To whom it may concern:
I would like to take a moment of your time to plead the case for Dollhouse. It has had a rocky season and it needs all the help it can get.
First, I would like to thank you for the little things that were different in the way Dollhouse was handled versus Firefly. I’m sure the number of fans that assaulted your company was very high when Dollhouse first began airing (and they feared that the show was being “mangled” by the studio), crippling its chances of success. Likewise, a similar situation probably occurred when it was believed that the studio was intentionally holding back an episode of the show instead of airing it (due to the issues with funding for a pilot that was never aired versus a DVD release of 13 episodes.
I would like to apologize on behalf of those fans. They desperately want this show to succeed and don’t always realize that they may be hurting its chances rather than helping.
Now, on to the meat of the matter. As I’m sure you are aware, Dollhouse is a show that faces some stiff opposition. In a technological landscape that allows fans to download complete episodes of their favorite shows the day after they air (both legally and illegally), watch them for free via websites that are already looking to the future of broadcasting (such as Hulu), and record their preferred shows via DVR and skip past the commercials, advertising dollars for big-budget shows like Dollhouse can be hard to come by. On top of all that, the difficulty in getting reliable viewing numbers with the antiquated Nielsen system make shows like Dollhouse difficult to keep spending money on. How can you be certain you’re getting a proper return-on-investment?
Unfortunately, you can’t anymore. Not until the DVD release is available, not until the second season starts, and not until a method is in place for reporting accurate internet views and live and recorded viewings on televisions. With advertising on sites like Hulu and other streaming media locations a much smaller source of income, the profits for a show like Dollhouse dwindle as the world gets better educated and more connected.
Which brings me to the point of my e-mail. We love Dollhouse. We love it because Joss Whedon created it and we feel that we got shafted on Firefly and so we fought so hard for this show, even though the first three episodes kind of sucked (we’re not pointing fingers, we’re just saying). But we also love it because it is an incredible show, one with depth and controversy and incredible writing. No other show on television will be able to touch on the subject matter that Dollhouse can (voluntary / involuntary slavery, who are we without the experiences that define us) which makes it an important piece of television history. Or, it will, if it’s allowed to live.
As the world has moved more and more to delivering content over the Internet at a time of the viewer’s choosing, viewership during live broadcasts have tapered off dramatically. The secret is not to create more reality TV or to cancel good shows to give other shows a try. The answer is to embrace the Internet. And if any one man knows how to get the most out of the Internet, it’s Joss Whedon.

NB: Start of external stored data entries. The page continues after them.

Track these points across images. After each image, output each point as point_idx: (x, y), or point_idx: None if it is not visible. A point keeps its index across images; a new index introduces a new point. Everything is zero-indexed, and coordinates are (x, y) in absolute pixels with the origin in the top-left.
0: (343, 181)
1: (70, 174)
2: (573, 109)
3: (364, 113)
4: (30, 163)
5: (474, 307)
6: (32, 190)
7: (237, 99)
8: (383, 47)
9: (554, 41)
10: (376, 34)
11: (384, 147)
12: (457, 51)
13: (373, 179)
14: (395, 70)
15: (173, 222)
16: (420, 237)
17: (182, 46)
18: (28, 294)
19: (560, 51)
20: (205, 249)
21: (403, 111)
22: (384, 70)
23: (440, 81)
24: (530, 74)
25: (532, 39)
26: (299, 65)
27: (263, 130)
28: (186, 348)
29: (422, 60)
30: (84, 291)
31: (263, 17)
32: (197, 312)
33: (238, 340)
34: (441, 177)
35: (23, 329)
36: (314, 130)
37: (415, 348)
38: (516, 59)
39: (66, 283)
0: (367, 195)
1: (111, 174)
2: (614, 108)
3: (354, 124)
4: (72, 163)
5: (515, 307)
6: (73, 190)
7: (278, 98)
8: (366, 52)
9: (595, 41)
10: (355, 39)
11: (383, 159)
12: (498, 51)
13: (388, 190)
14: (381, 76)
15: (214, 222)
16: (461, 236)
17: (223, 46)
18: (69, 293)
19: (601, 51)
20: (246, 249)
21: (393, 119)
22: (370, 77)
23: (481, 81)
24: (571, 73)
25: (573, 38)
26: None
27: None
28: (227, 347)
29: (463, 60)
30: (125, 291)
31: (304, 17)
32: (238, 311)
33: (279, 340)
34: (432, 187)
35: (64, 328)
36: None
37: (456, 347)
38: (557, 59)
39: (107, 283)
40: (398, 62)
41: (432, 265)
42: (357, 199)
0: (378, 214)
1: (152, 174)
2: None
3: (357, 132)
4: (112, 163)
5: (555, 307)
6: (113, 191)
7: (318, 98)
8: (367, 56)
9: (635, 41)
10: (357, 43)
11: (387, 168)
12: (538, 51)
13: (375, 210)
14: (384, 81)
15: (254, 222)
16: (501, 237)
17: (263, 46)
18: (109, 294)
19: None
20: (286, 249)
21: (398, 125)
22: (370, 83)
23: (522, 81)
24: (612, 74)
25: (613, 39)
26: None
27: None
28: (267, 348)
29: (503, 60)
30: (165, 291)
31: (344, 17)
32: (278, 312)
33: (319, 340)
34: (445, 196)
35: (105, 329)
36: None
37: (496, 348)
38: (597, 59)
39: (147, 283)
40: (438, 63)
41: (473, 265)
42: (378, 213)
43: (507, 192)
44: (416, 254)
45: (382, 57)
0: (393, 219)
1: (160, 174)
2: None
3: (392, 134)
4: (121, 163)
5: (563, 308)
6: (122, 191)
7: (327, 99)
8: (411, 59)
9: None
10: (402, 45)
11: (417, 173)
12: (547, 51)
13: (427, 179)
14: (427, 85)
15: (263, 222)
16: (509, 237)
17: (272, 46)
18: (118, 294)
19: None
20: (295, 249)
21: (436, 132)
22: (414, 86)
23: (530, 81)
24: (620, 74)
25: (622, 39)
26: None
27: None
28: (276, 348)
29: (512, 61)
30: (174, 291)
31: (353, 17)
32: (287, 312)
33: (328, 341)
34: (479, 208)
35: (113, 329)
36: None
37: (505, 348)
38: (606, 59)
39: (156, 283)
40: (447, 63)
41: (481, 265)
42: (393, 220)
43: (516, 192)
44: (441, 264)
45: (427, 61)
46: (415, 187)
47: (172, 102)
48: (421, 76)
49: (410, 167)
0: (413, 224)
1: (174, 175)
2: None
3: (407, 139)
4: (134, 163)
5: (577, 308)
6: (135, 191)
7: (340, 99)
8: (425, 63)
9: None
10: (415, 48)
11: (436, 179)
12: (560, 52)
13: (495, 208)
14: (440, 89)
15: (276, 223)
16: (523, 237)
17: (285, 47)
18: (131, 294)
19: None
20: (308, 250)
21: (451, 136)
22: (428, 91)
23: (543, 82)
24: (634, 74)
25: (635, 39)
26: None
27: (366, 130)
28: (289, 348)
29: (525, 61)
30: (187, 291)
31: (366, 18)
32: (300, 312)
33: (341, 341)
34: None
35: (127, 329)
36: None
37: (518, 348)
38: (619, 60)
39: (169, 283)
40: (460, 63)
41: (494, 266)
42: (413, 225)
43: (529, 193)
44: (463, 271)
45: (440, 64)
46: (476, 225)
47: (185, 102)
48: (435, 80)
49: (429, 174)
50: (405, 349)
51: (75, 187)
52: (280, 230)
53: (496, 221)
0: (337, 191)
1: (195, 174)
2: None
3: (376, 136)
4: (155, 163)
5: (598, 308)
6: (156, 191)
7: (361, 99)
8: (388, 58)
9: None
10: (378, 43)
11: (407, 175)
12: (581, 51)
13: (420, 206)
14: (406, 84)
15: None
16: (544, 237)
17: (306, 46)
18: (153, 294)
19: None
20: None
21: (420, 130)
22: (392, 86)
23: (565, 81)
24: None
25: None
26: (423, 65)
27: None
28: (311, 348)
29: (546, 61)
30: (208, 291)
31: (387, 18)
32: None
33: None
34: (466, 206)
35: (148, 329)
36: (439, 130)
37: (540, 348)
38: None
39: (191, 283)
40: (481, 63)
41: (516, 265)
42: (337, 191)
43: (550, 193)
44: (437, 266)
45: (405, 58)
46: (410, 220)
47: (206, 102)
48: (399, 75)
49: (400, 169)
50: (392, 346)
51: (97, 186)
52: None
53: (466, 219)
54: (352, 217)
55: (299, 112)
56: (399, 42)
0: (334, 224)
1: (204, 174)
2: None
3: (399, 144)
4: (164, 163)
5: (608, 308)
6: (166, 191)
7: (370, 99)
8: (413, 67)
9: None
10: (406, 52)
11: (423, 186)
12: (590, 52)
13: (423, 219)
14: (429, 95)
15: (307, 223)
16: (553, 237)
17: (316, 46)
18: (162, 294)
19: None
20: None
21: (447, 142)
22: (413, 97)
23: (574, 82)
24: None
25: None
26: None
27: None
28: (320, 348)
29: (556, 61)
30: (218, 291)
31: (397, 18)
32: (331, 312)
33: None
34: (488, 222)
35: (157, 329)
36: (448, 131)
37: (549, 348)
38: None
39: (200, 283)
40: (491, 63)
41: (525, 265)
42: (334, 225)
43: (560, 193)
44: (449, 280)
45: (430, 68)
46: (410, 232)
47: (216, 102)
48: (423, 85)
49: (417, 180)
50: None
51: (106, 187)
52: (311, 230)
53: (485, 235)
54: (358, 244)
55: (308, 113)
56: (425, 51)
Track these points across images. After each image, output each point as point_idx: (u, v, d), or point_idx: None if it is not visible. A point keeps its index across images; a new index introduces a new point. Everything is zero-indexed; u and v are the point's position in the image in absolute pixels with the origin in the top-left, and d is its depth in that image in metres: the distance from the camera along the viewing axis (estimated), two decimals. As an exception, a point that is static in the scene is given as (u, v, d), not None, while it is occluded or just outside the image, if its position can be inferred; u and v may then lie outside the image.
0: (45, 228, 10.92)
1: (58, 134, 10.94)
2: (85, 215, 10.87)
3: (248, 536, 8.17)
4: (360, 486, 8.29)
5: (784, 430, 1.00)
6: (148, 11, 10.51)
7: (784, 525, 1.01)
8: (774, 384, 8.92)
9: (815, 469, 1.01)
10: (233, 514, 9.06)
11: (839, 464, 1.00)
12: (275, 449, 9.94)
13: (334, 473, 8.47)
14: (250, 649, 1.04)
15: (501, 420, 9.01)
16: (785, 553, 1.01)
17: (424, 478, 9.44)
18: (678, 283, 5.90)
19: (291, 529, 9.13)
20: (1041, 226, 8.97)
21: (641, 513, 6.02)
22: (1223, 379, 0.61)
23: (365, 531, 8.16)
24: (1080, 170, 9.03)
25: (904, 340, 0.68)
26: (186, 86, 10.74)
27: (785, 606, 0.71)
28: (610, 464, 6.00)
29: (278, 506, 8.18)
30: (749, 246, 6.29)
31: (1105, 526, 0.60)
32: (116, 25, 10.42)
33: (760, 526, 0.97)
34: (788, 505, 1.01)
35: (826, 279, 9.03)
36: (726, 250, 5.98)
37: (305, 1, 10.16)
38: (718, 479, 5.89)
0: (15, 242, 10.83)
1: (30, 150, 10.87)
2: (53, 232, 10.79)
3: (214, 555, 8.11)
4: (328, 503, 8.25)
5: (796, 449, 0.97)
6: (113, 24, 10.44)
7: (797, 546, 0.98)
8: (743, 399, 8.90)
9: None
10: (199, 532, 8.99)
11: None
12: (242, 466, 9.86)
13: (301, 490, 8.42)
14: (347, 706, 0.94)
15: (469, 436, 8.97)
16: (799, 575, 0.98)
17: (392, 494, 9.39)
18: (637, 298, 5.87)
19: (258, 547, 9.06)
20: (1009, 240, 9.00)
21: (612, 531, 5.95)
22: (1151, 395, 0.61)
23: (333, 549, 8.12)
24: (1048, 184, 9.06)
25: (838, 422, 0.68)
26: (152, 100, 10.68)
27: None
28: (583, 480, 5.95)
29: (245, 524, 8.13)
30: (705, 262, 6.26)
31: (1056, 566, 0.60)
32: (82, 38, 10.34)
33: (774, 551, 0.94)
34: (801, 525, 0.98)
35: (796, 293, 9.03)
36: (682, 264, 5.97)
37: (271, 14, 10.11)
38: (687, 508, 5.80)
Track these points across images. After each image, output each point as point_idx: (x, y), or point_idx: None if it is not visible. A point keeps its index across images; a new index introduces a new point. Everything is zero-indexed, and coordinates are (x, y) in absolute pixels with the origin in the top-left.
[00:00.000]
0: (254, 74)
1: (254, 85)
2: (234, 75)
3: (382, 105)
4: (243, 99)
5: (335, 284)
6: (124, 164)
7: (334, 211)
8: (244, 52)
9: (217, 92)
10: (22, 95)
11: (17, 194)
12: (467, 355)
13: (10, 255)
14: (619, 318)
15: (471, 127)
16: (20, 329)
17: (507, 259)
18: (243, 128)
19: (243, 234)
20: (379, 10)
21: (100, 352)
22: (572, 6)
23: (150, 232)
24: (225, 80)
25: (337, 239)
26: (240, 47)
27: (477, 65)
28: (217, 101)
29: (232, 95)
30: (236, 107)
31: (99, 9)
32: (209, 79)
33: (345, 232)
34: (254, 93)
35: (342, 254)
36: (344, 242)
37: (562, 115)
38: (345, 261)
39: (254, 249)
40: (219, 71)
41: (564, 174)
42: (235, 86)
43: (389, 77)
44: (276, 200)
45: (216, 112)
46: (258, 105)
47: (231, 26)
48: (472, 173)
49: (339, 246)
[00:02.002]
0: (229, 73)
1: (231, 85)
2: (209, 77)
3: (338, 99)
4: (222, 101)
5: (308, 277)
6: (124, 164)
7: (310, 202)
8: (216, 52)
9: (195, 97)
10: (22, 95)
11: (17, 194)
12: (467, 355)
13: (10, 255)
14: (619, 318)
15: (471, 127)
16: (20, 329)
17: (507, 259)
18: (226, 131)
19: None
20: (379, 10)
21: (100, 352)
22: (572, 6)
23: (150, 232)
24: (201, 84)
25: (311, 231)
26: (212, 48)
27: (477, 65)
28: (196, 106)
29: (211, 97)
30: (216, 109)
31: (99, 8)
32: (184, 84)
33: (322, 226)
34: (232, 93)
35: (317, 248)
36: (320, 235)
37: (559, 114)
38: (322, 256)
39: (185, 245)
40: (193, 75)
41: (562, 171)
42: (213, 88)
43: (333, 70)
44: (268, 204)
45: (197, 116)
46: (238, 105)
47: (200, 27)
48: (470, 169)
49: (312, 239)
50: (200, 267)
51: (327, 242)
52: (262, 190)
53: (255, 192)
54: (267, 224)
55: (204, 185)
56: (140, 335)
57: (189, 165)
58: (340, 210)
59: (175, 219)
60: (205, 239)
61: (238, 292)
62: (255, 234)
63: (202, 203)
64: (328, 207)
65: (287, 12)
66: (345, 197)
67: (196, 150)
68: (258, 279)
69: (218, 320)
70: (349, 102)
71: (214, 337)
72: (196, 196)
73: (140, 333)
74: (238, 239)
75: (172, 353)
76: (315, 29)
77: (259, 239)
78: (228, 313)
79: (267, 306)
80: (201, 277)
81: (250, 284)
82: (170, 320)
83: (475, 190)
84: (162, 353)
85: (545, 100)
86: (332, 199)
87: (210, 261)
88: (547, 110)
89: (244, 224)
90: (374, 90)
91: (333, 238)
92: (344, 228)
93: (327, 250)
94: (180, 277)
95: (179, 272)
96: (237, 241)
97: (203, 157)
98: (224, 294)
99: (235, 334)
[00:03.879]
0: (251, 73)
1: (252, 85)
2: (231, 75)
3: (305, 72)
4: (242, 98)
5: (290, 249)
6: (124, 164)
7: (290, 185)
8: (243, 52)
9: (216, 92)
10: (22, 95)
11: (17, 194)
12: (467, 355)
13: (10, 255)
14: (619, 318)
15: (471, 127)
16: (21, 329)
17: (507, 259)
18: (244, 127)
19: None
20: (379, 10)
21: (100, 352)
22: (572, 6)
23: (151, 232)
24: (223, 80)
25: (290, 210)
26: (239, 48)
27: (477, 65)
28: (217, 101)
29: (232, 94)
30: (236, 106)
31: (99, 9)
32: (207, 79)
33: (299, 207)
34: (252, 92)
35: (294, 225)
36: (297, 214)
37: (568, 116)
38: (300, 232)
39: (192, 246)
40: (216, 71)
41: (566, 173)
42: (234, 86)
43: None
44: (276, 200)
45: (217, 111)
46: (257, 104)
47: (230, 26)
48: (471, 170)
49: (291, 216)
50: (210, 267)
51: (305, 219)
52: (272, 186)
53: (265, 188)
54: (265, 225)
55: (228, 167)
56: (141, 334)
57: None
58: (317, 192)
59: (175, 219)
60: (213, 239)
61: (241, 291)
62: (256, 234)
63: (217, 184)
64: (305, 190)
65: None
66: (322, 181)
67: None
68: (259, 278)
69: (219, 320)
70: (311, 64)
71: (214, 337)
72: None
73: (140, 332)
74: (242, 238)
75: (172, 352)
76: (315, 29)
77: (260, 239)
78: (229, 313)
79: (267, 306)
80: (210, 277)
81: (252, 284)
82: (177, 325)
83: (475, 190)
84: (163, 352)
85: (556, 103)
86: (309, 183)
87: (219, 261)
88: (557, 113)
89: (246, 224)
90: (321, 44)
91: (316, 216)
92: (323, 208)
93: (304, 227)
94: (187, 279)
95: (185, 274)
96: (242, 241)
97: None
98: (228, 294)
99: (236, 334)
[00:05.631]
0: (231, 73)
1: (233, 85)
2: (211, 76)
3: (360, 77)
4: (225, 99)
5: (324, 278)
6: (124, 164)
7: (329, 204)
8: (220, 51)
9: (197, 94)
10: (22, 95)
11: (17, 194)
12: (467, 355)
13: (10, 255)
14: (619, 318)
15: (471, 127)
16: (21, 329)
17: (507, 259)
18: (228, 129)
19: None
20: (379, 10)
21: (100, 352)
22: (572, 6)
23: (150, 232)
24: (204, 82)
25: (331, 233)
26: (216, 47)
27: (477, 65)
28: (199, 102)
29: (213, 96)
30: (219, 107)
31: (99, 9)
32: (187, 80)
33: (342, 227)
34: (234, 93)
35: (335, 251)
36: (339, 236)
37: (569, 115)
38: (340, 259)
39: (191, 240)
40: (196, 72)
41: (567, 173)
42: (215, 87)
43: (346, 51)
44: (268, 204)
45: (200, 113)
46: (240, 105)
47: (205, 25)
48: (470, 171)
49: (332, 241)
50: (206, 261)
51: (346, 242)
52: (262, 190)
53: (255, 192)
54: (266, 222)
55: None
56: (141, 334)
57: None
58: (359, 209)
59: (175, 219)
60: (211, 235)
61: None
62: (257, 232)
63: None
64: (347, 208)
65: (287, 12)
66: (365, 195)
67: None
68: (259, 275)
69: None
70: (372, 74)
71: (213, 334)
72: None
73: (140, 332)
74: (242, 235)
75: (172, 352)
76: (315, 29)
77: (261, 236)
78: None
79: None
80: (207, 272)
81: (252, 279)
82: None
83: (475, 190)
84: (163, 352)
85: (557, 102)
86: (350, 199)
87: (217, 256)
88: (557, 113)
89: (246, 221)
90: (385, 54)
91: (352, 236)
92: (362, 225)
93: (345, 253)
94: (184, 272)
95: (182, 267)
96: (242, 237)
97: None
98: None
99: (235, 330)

Look at Dr. Horrible. A low-budget project with big names and incredible talent. Think of what you could do if you were the first studio to truly embrace the Internet. Air episodes of Dollhouse with the SAME commercials you air on television during the first week it’s online. After the first week, let it become just like all the other episodes on Hulu with the same commercial shown 4 or 5 times during the 45 minutes it takes to watch. Or get a corporate sponsor for the show that already embraces the Internet. Put a single 60 second advertisement at the beginning of the episode and let people stream it commercial free. Create an alternate-reality game to prep people for the second season. Ask fans of the series to market the show for you via guerilla marketing tactics. All of these are ways to increase viewership. And if you really want to help, keep the episodes online for free all summer long and encourage fans to share them with their friends and family so that when the new season starts, they’re caught up, too.
I promise you, that if you make the effort to push this show, and let Joss do what Joss does best, he won’t disappoint you.
But don’t tell him I said that, he doesn’t need the pressure.